• [Information supplied]:
──────────

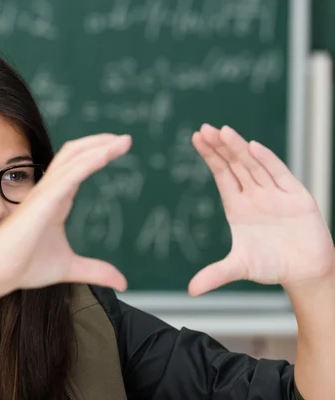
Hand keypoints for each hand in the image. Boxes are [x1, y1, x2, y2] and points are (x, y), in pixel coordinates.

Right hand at [0, 133, 131, 293]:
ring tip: (123, 141)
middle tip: (125, 139)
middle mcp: (51, 191)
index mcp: (57, 200)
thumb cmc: (24, 266)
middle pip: (75, 153)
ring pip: (73, 158)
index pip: (78, 166)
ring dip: (100, 146)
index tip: (120, 148)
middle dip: (100, 142)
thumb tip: (122, 283)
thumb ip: (96, 270)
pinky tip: (107, 154)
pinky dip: (89, 161)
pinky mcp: (43, 200)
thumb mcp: (70, 268)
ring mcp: (46, 193)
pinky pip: (69, 174)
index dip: (97, 153)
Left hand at [188, 124, 334, 295]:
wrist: (305, 272)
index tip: (196, 138)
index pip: (221, 175)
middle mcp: (254, 195)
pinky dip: (267, 161)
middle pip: (234, 165)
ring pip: (254, 165)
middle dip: (220, 147)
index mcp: (237, 206)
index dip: (210, 157)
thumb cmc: (271, 265)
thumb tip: (191, 291)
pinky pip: (280, 175)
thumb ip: (216, 274)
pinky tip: (253, 148)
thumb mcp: (240, 268)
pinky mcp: (297, 198)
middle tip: (204, 129)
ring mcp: (275, 194)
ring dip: (239, 149)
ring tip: (223, 132)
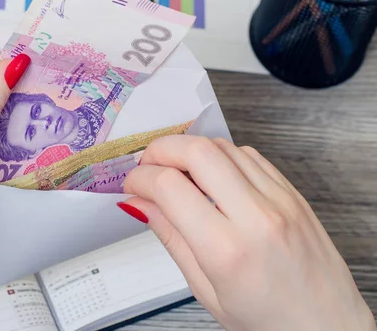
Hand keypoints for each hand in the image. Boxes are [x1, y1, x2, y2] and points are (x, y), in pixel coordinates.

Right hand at [122, 136, 375, 330]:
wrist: (327, 327)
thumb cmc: (271, 321)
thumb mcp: (206, 290)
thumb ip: (171, 238)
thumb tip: (140, 204)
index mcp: (227, 250)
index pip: (170, 187)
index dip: (140, 178)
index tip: (132, 184)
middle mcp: (257, 217)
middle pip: (198, 151)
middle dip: (161, 149)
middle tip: (148, 165)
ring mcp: (280, 200)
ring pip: (224, 146)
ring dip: (190, 149)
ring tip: (177, 170)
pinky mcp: (293, 193)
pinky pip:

──────────

Without the pictures, reproduce each line from the one containing "wrist: (305, 272)" through the last line of the material above, both of those lines included.

• [Result for this exercise]:
wrist: (305, 272)
index tip: (196, 138)
index pip: (221, 175)
middle mcp: (254, 195)
pinky dip: (267, 161)
middle pip: (234, 165)
ring pip: (254, 165)
middle dip: (220, 147)
index mcp: (237, 206)
index dip: (210, 157)
thumb cmc: (271, 265)
thumb tip: (191, 291)
pinky pip: (280, 175)
thumb ip: (216, 274)
pinky tip: (253, 148)
thumb mcp: (240, 268)
pinky mcp: (297, 198)
middle tip: (204, 129)
ring mcp: (275, 194)
ring dip: (239, 149)
ring tip: (223, 132)
Hand keypoints for each hand in the image. Boxes are [x1, y1, x2, y2] and points are (x, y), in pixel coordinates.

Right hand at [122, 136, 375, 330]:
wrist: (327, 327)
thumb cmc: (271, 321)
thumb mcp: (206, 290)
thumb ip: (171, 238)
thumb tip: (140, 204)
index mcp: (227, 250)
index pip: (170, 187)
index dip: (140, 178)
index tip: (132, 184)
middle mcp: (257, 217)
middle pip: (198, 151)
middle dip: (161, 149)
middle tip: (148, 165)
ring mcp: (280, 200)
ring pip: (224, 146)
ring dip: (190, 149)
ring tip: (177, 170)
pinky mcp: (293, 193)
pinky pip:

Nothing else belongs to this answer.